Context Manager Examples¶
Practical examples for using the ContextManagerMiddleware.
Prerequisite
All examples on this page require the hybrid extra:
Basic Usage¶
The simplest way to add real-time context management:
from pydantic_ai import Agent
from pydantic_ai_middleware import MiddlewareAgent
from pydantic_ai_summarization import create_context_manager_middleware
# Create middleware with defaults (200k token budget, compress at 90%)
middleware = create_context_manager_middleware()
# Register as history processor for token tracking + compression
agent = Agent(
"openai:gpt-4.1",
history_processors=[middleware],
)
# Wrap with MiddlewareAgent for tool output truncation
wrapped = MiddlewareAgent(agent, middleware=[middleware])
async def main():
result = await wrapped.run("Hello!")
print(result.output)
Custom Token Budget¶
Configure for a specific model's context window:
from pydantic_ai_summarization import create_context_manager_middleware
# For Claude with 200K context
middleware = create_context_manager_middleware(
max_tokens=200_000,
compress_threshold=0.85, # Compress at 85% (170K tokens)
keep=("messages", 30), # Keep last 30 messages after compression
)
# For GPT-4 with 128K context
middleware = create_context_manager_middleware(
max_tokens=128_000,
compress_threshold=0.9, # Compress at 90% (115K tokens)
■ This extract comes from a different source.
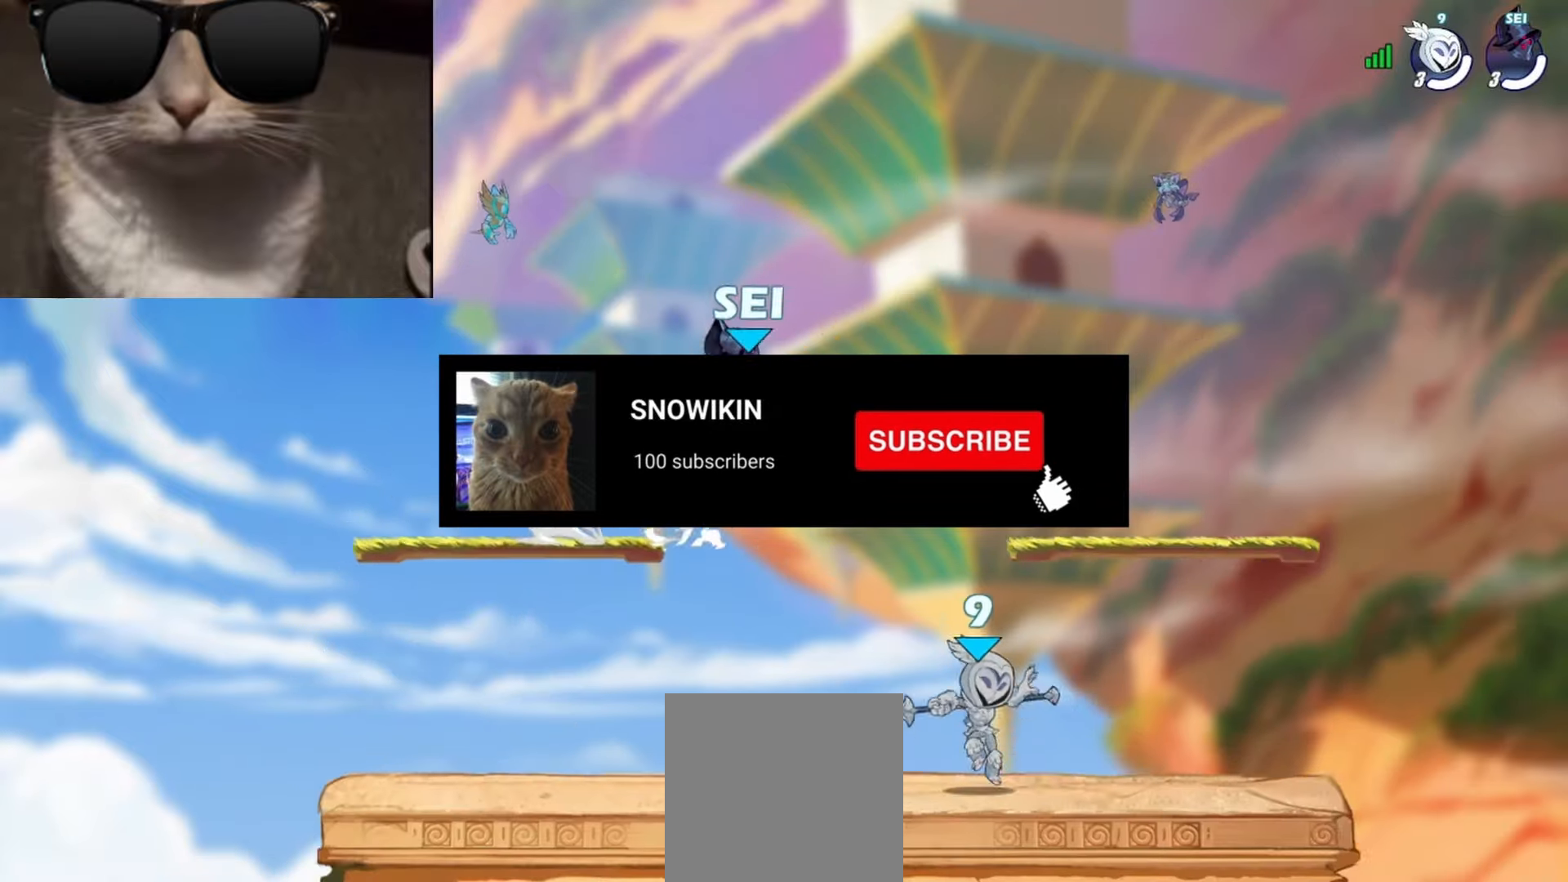
{"buttons": [], "left_stick": "up-left", "events": [[17, "R1", "down"], [17, "left_stick", "right"], [67, "A", "down"], [133, "R1", "up"], [133, "left_stick", "down"], [150, "A", "up"], [267, "R1", "down"], [267, "left_stick", "up-left"], [300, "A", "down"], [333, "X", "down"], [400, "R1", "up"], [433, "A", "up"], [433, "X", "up"]]}
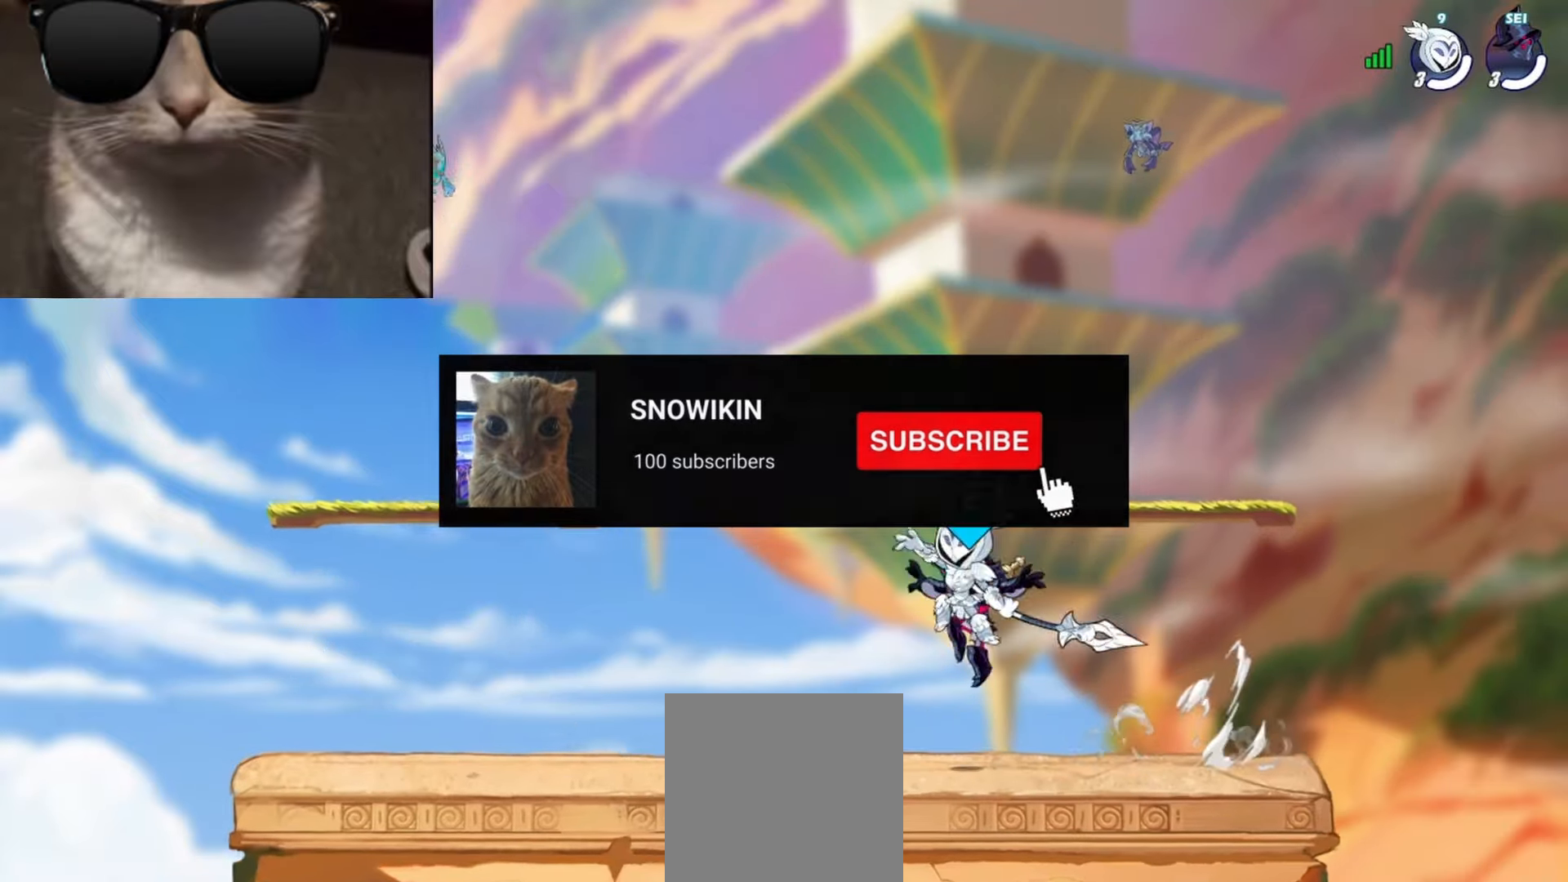
{"buttons": ["A"], "left_stick": "left", "events": [[83, "left_stick", "up-right"], [183, "left_stick", "left"], [467, "A", "down"]]}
keep=("messages", 20), # Keep last 20 messages after compression
)
Real-Time Usage Monitoring¶
Track token usage with a callback to display in a UI or log:
from pydantic_ai import Agent
from pydantic_ai_middleware import MiddlewareAgent
from pydantic_ai_summarization import create_context_manager_middleware
def on_usage(percentage: float, current: int, maximum: int) -> None:
bar_length = 30
filled = int(bar_length * percentage)
bar = "=" * filled + "-" * (bar_length - filled)
print(f"[{bar}] {percentage:.0%} ({current:,} / {maximum:,} tokens)")
middleware = create_context_manager_middleware(
max_tokens=200_000,
on_usage_update=on_usage,
)
agent = Agent(
"openai:gpt-4.1",
history_processors=[middleware],
)
wrapped = MiddlewareAgent(agent, middleware=[middleware])
async def chat():
message_history = []
while True:
user_input = input("You: ")
if user_input.lower() == "quit":
break
result = await wrapped.run(
user_input,
message_history=message_history,
)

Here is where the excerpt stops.